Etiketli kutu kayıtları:
========
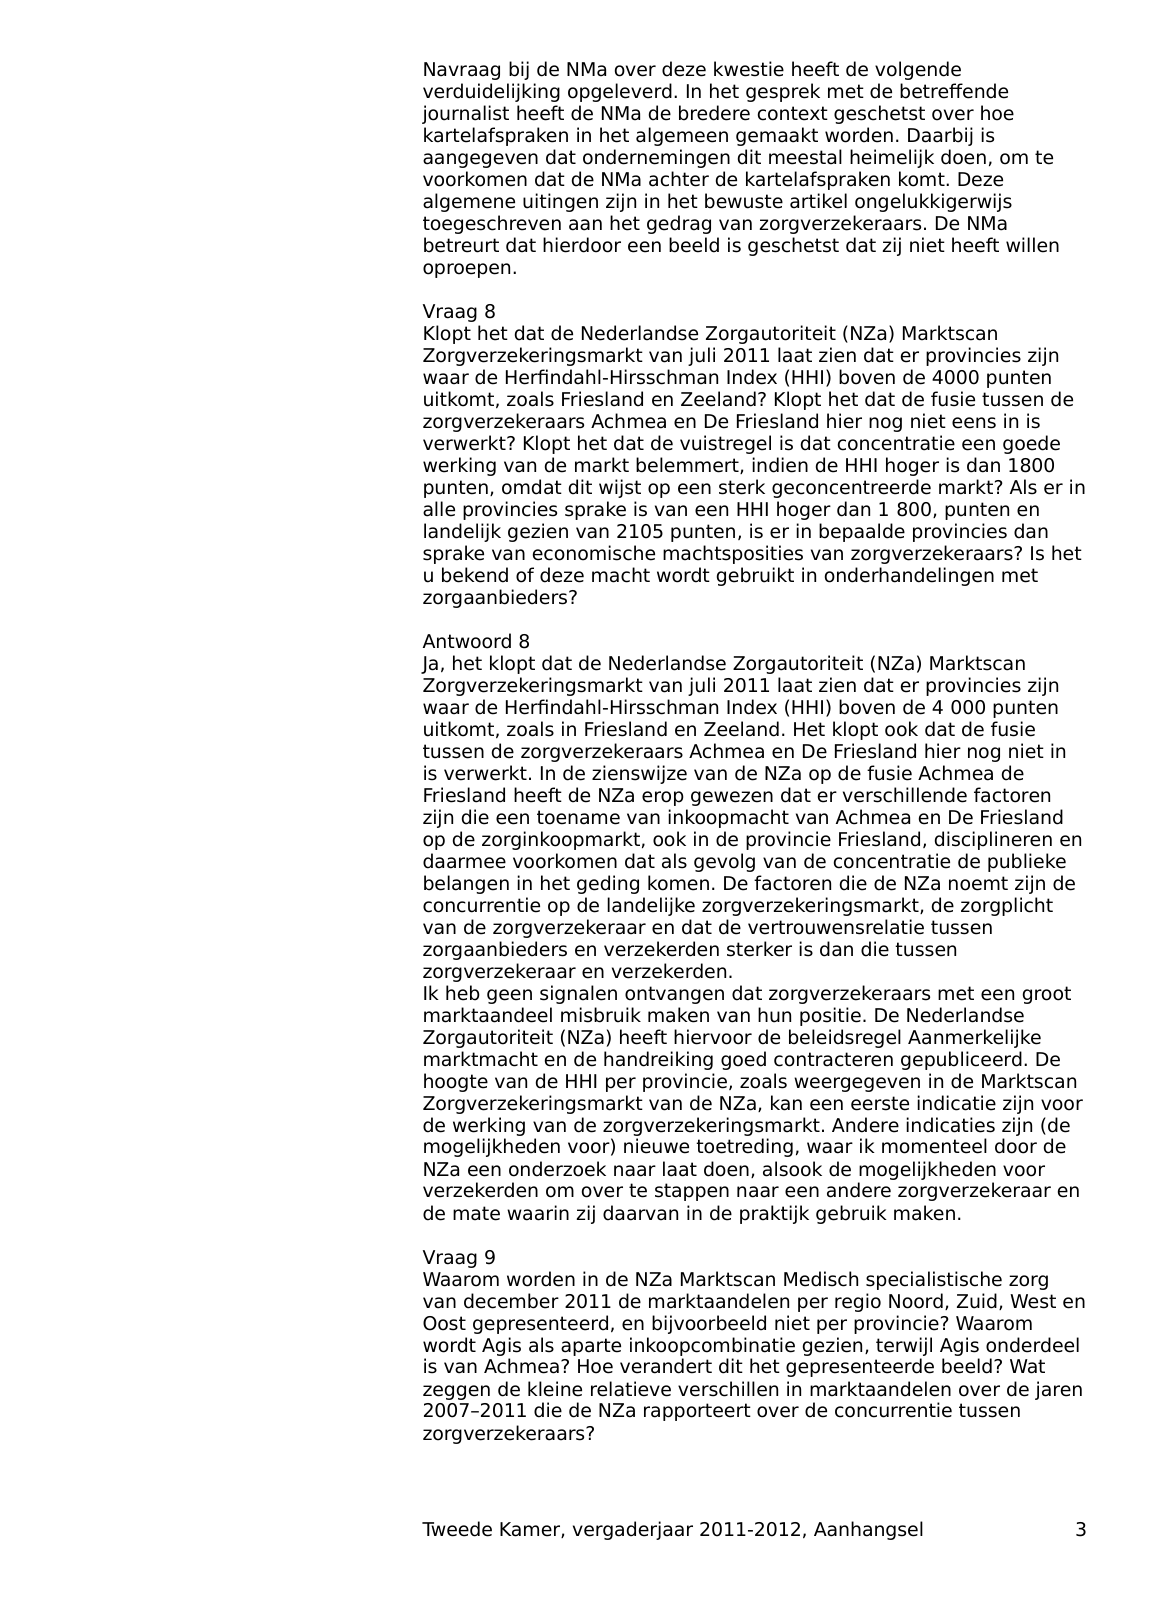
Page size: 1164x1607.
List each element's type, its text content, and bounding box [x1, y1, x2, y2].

text Ik heb geen signalen ontvangen dat zorgverzekeraars met een groot marktaandeel misbruik maken van hun positie. De Nederlandse Zorgautoriteit (NZa) heeft hiervoor de beleidsregel Aanmerkelijke marktmacht en de handreiking goed contracteren gepubliceerd. De hoogte van de HHI per provincie, zoals weergegeven in de Marktscan Zorgverzekeringsmarkt van de NZa, kan een eerste indicatie zijn voor de werking van de zorgverzekeringsmarkt. Andere indicaties zijn (de mogelijkheden voor) nieuwe toetreding, waar ik momenteel door de NZa een onderzoek naar laat doen, alsook de mogelijkheden voor verzekerden om over te stappen naar een andere zorgverzekeraar en de mate waarin zij daarvan in de praktijk gebruik maken. [422, 983, 1087, 1224]
text Navraag bij de NMa over deze kwestie heeft de volgende verduidelijking opgeleverd. In het gesprek met de betreffende journalist heeft de NMa de bredere context geschetst over hoe kartelafspraken in het algemeen gemaakt worden. Daarbij is aangegeven dat ondernemingen dit meestal heimelijk doen, om te voorkomen dat de NMa achter de kartelafspraken komt. Deze algemene uitingen zijn in het bewuste artikel ongelukkigerwijs toegeschreven aan het gedrag van zorgverzekeraars. De NMa betreurt dat hierdoor een beeld is geschetst dat zij niet heeft willen oproepen. [422, 59, 1087, 279]
text Klopt het dat de Nederlandse Zorgautoriteit (NZa) Marktscan Zorgverzekeringsmarkt van juli 2011 laat zien dat er provincies zijn waar de Herfindahl-Hirsschman Index (HHI) boven de 4000 punten uitkomt, zoals Friesland en Zeeland? Klopt het dat de fusie tussen de zorgverzekeraars Achmea en De Friesland hier nog niet eens in is verwerkt? Klopt het dat de vuistregel is dat concentratie een goede werking van de markt belemmert, indien de HHI hoger is dan 1800 punten, omdat dit wijst op een sterk geconcentreerde markt? Als er in alle provincies sprake is van een HHI hoger dan 1 800, punten en landelijk gezien van 2105 punten, is er in bepaalde provincies dan sprake van economische machtsposities van zorgverzekeraars? Is het u bekend of deze macht wordt gebruikt in onderhandelingen met zorgaanbieders? [422, 323, 1087, 609]
text Ja, het klopt dat de Nederlandse Zorgautoriteit (NZa) Marktscan Zorgverzekeringsmarkt van juli 2011 laat zien dat er provincies zijn waar de Herfindahl-Hirsschman Index (HHI) boven de 4 000 punten uitkomt, zoals in Friesland en Zeeland. Het klopt ook dat de fusie tussen de zorgverzekeraars Achmea en De Friesland hier nog niet in is verwerkt. In de zienswijze van de NZa op de fusie Achmea de Friesland heeft de NZa erop gewezen dat er verschillende factoren zijn die een toename van inkoopmacht van Achmea en De Friesland op de zorginkoopmarkt, ook in de provincie Friesland, disciplineren en daarmee voorkomen dat als gevolg van de concentratie de publieke belangen in het geding komen. De factoren die de NZa noemt zijn de concurrentie op de landelijke zorgverzekeringsmarkt, de zorgplicht van de zorgverzekeraar en dat de vertrouwensrelatie tussen zorgaanbieders en verzekerden sterker is dan die tussen zorgverzekeraar en verzekerden. [422, 653, 1087, 983]
text Vraag 8 [422, 301, 1087, 323]
text Vraag 9 [422, 1247, 1087, 1268]
text Waarom worden in de NZa Marktscan Medisch specialistische zorg van december 2011 de marktaandelen per regio Noord, Zuid, West en Oost gepresenteerd, en bijvoorbeeld niet per provincie? Waarom wordt Agis als aparte inkoopcombinatie gezien, terwijl Agis onderdeel is van Achmea? Hoe verandert dit het gepresenteerde beeld? Wat zeggen de kleine relatieve verschillen in marktaandelen over de jaren 2007–2011 die de NZa rapporteert over de concurrentie tussen zorgverzekeraars? [422, 1268, 1087, 1444]
text Antwoord 8 [422, 631, 1087, 653]
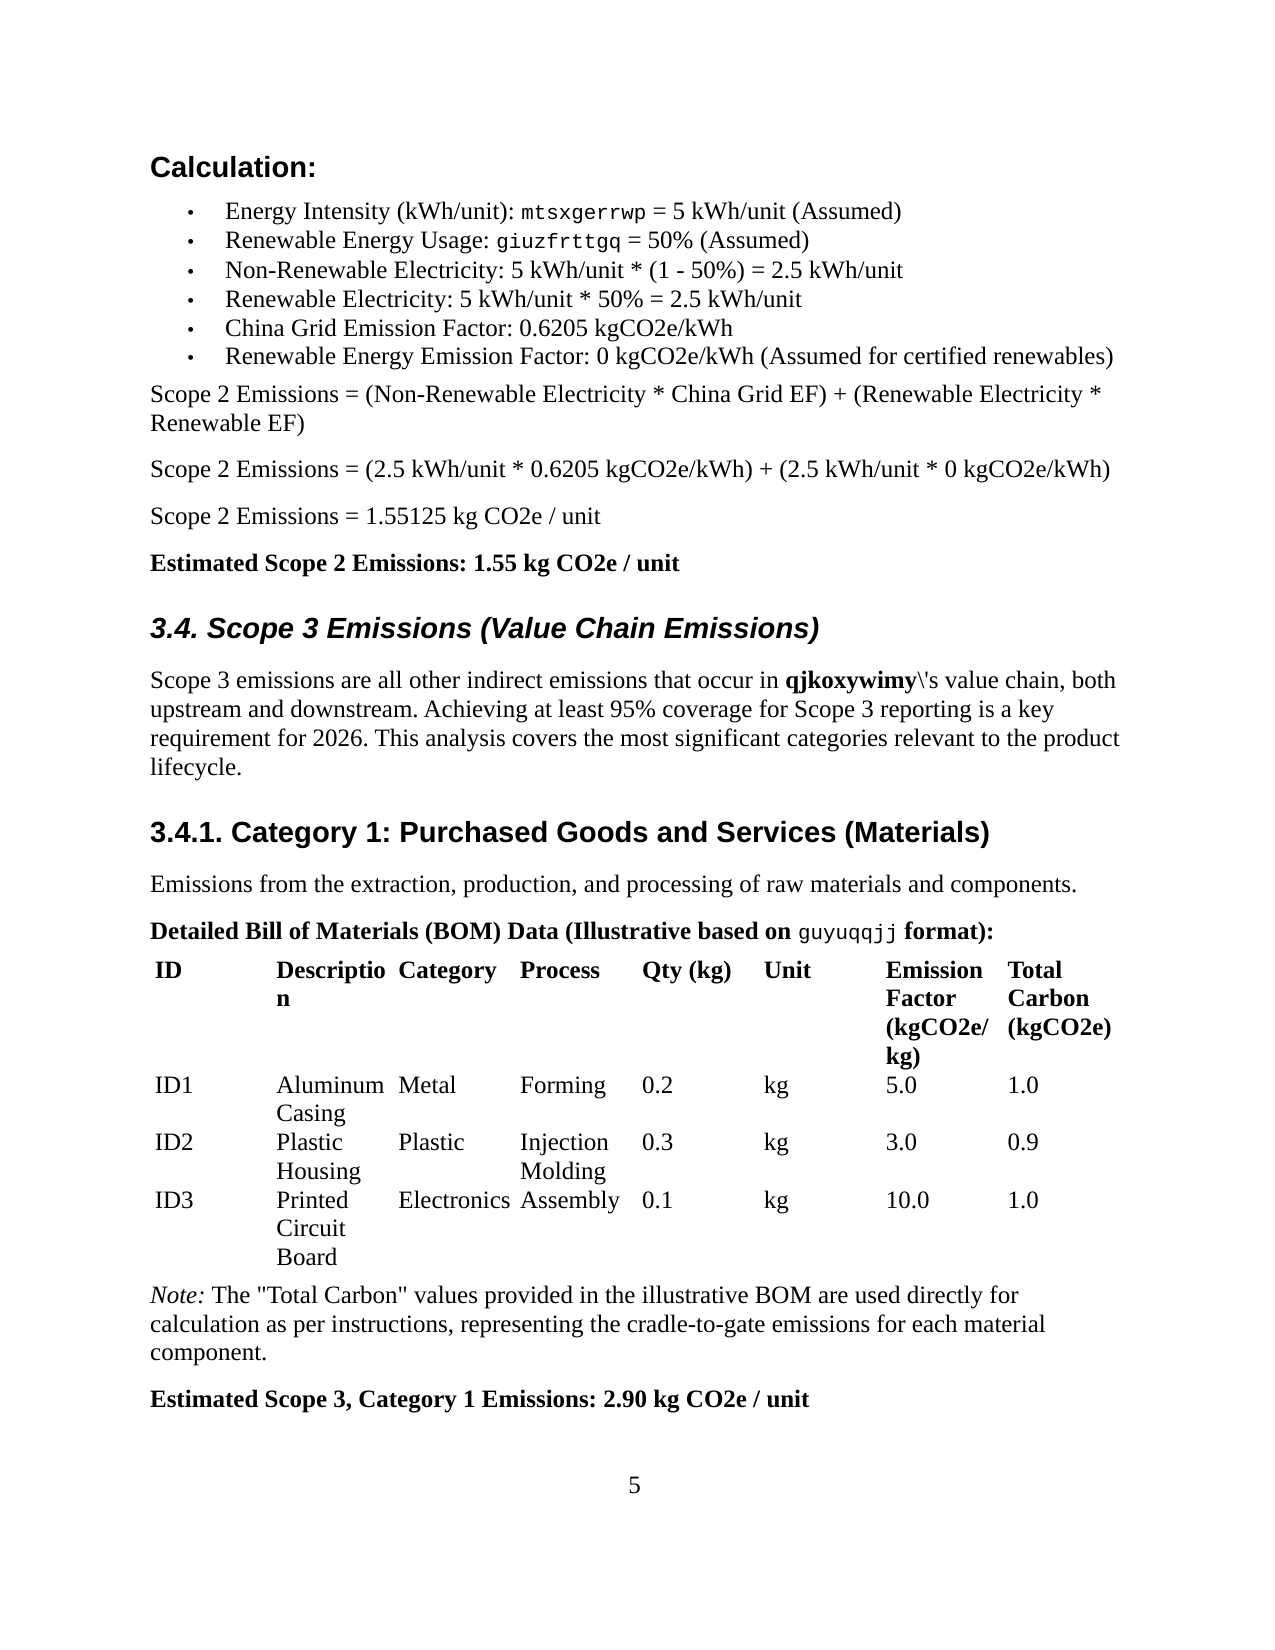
========
# [Alıştırma amacı]
Yukarıdaki öğelerden "worden" sözcüğünü içeren her satırı çıkarın.

# [Çıktı]
text Navraag bij de NMa over deze kwestie heeft de volgende verduidelijking opgeleverd. In het gesprek met de betreffende journalist heeft de NMa de bredere context geschetst over hoe kartelafspraken in het algemeen gemaakt worden. Daarbij is aangegeven dat ondernemingen dit meestal heimelijk doen, om te voorkomen dat de NMa achter de kartelafspraken komt. Deze algemene uitingen zijn in het bewuste artikel ongelukkigerwijs toegeschreven aan het gedrag van zorgverzekeraars. De NMa betreurt dat hierdoor een beeld is geschetst dat zij niet heeft willen oproepen. [422, 59, 1087, 279]
text Waarom worden in de NZa Marktscan Medisch specialistische zorg van december 2011 de marktaandelen per regio Noord, Zuid, West en Oost gepresenteerd, en bijvoorbeeld niet per provincie? Waarom wordt Agis als aparte inkoopcombinatie gezien, terwijl Agis onderdeel is van Achmea? Hoe verandert dit het gepresenteerde beeld? Wat zeggen de kleine relatieve verschillen in marktaandelen over de jaren 2007–2011 die de NZa rapporteert over de concurrentie tussen zorgverzekeraars? [422, 1268, 1087, 1444]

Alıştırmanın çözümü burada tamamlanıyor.